Defendants, turning to their legal arguments, contend that the proposed eighth and ninth causes of action based on the March 22, 2012 letter are time-barred by the one-year statute of limitations applicable to libel and slander (CPLR 215) and that plaintiff's original complaint dated March 14, 2013, and amended complaint dated May 29, 2013, gave no notice of plaintiff's now proposed claims. Defendants add that the March 22, 2012 letter is protected speech subject to absolute privilege because it was issued in connection with a legal proceeding and pertinent thereto. Defendants further contend that plaintiff is estopped from litigating statements made in the March 22, 2013 letter because the statements made therein became the allegations upon which the complaint in the Vinamra Action was based.

Next, defendants argue that the proposed tenth cause of action for violation of Judiciary Law § 487(1) is predicated on Borstein's purported "falsely sworn denials" and "falsely sworn denials of knowledge or information" contained in his verified answer filed in the contempt action brought against him by plaintiff which is still pending before Justice Hagler. As such, plaintiff's allegations must be resolved in the contempt action, not here (cf. CPLR 3211 [a]4).

Defendants argue, inter alia, that the proposed eleventh cause of action based on "conversion" (Borstein's e-filing the stipulation of discontinuance in the Venamra action on April 11, 2013) makes no sense because the stipulation is not "property" owned by plaintiff. Defendants add that there was no confidentiality provision in the stipulation and no requirement that it be filed under seal.

Defendants' last argument is that "the-procedural history establishes a frivolous campaign of judicial harassment initiated by plaintiff Yoni Mizrahi against defendant Leon Baer Borstein." Defendants state that plaintiff's current application to amend the previously amended complaint constitutes his eighth judiciary application to punish Borstein in connection with his participation in the Venamra Action. Defendants set forth plaintiff's eight judicial applications on unnumbered pages 9 and 10 of their November 6, 2013 memorandum in opposition to plaintiff's motion (seq. no. 004).

**GIVEN INFORMATION**
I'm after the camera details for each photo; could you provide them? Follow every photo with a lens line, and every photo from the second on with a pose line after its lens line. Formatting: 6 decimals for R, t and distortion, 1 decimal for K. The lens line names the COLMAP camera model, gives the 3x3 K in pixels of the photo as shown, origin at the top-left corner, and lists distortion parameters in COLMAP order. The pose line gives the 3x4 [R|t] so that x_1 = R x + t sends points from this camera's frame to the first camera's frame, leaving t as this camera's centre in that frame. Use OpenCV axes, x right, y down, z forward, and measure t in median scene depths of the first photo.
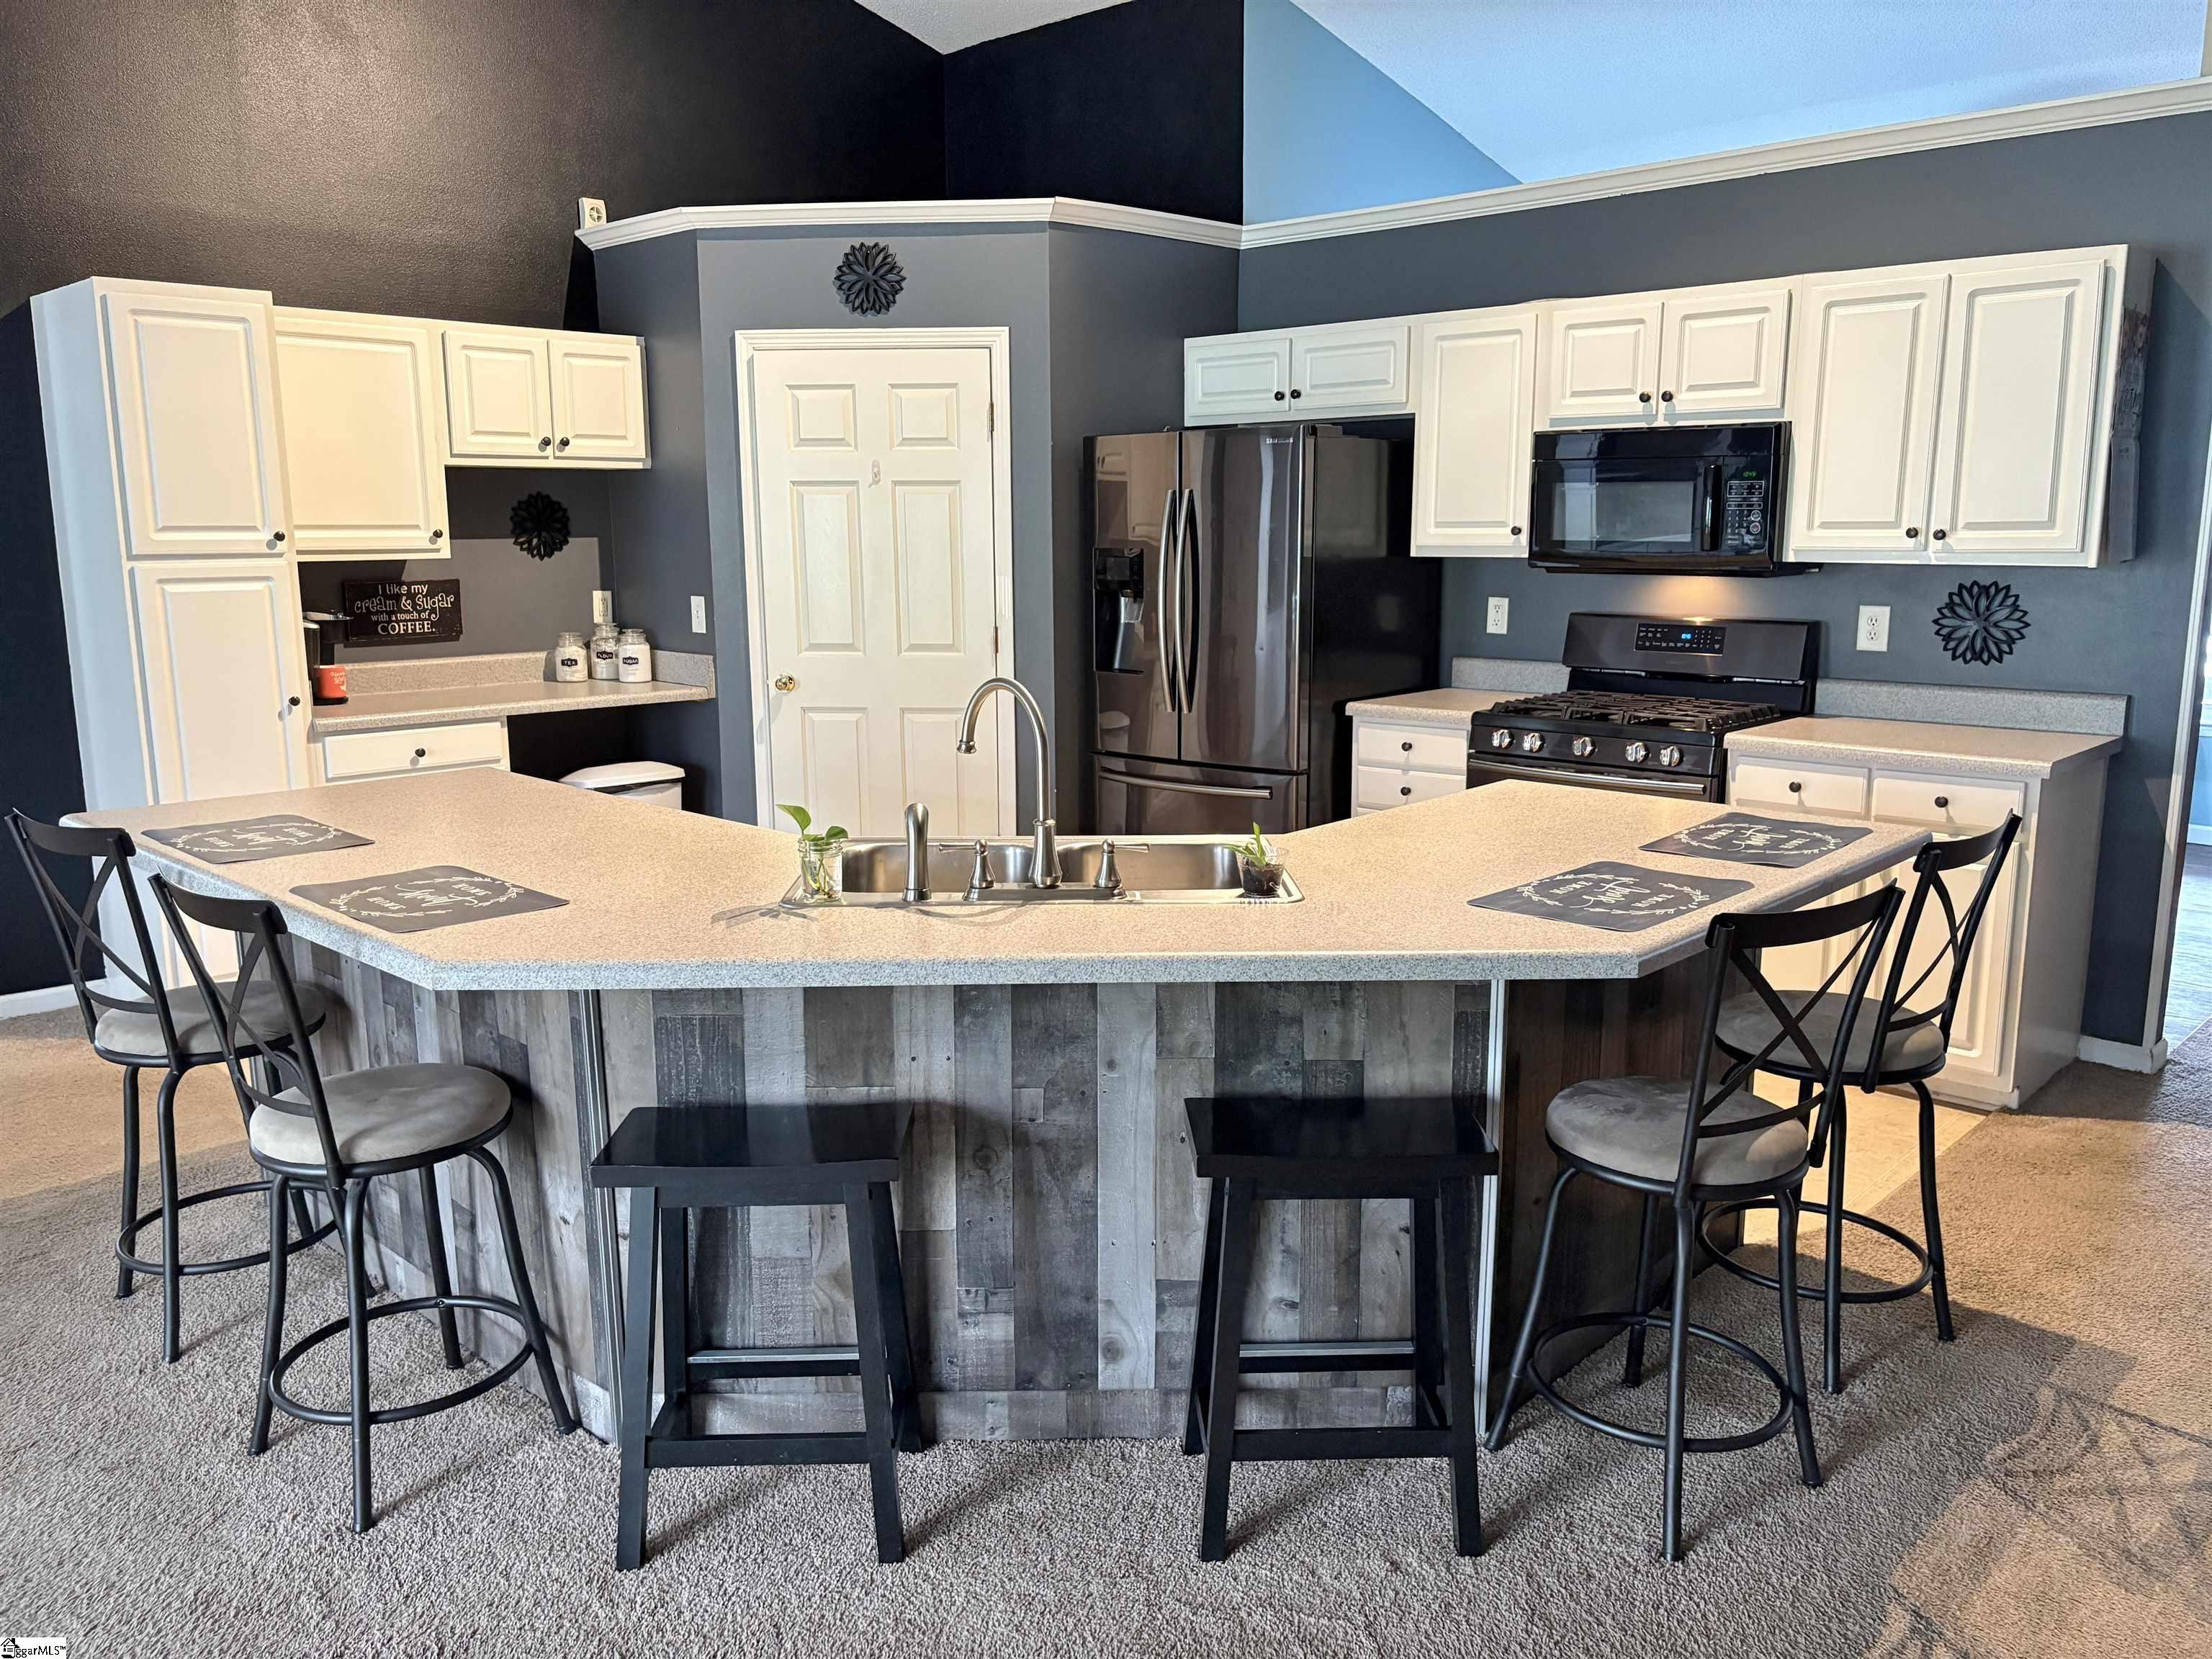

==

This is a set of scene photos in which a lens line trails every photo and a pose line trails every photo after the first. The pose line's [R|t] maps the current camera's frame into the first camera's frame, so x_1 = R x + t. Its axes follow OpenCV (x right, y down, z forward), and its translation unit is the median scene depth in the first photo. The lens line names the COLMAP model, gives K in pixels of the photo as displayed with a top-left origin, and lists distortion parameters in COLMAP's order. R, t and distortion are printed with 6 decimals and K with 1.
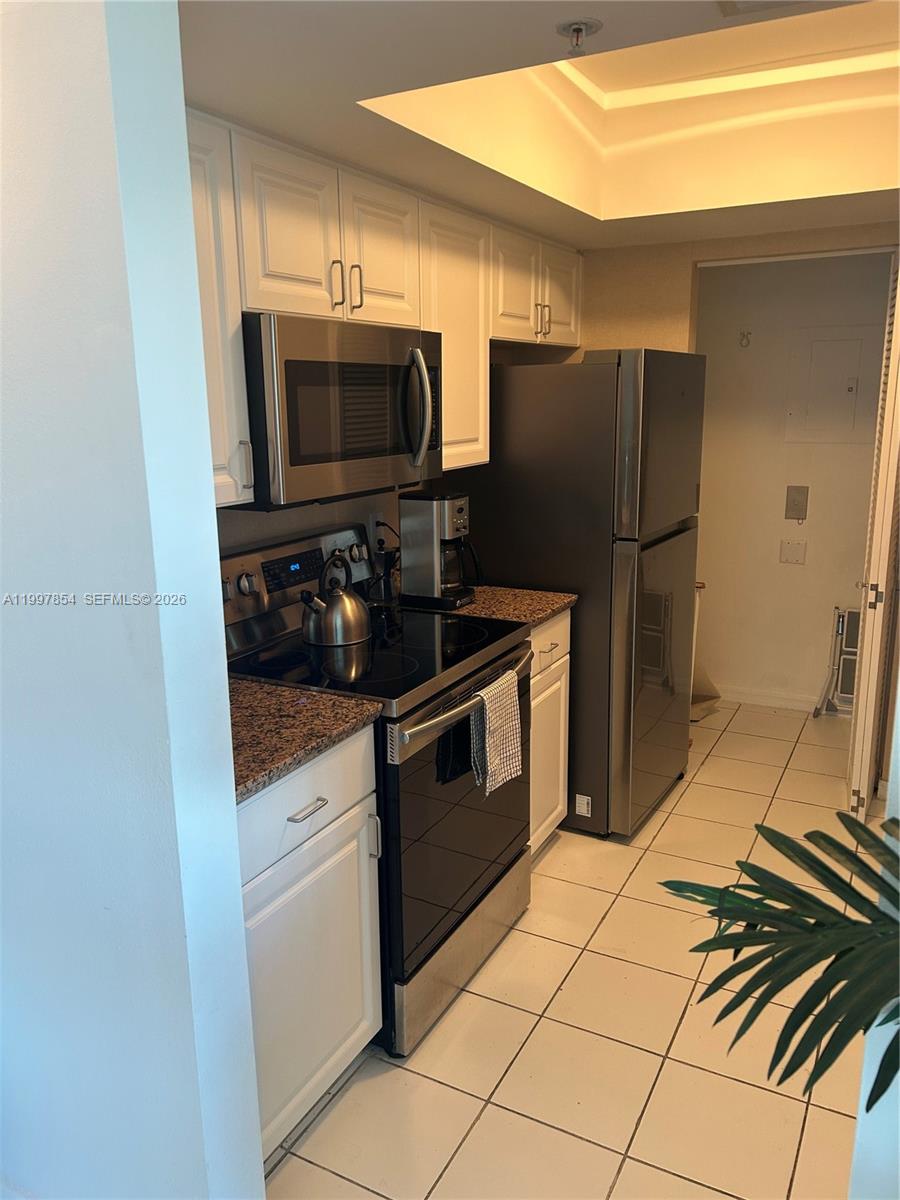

**TO DO**
[1] Answer from the passage on the defendants' arguments:
(a) How long is the statute of limitations the defendants cite for libel and slander?
(b) Which proposed cause of action is based on "conversion"?
(c) Which judicial application do the defendants count the plaintiff's current request to amend as?
[2] Write out the part of the passage on the defendants' arguments that begins at the words "Defendants, turning to" and ends after "Action was based.".
The material plays no role in this work.

**ANSWERS**
[1]
(a) One year (CPLR 215).
(b) The proposed eleventh cause of action.
(c) His eighth.

[2]
Defendants, turning to their legal arguments, contend that the proposed eighth and ninth causes of action based on the March 22, 2012 letter are time-barred by the one-year statute of limitations applicable to libel and slander (CPLR 215) and that plaintiff's original complaint dated March 14, 2013, and amended complaint dated May 29, 2013, gave no notice of plaintiff's now proposed claims. Defendants add that the March 22, 2012 letter is protected speech subject to absolute privilege because it was issued in connection with a legal proceeding and pertinent thereto. Defendants further contend that plaintiff is estopped from litigating statements made in the March 22, 2013 letter because the statements made therein became the allegations upon which the complaint in the Vinamra Action was based.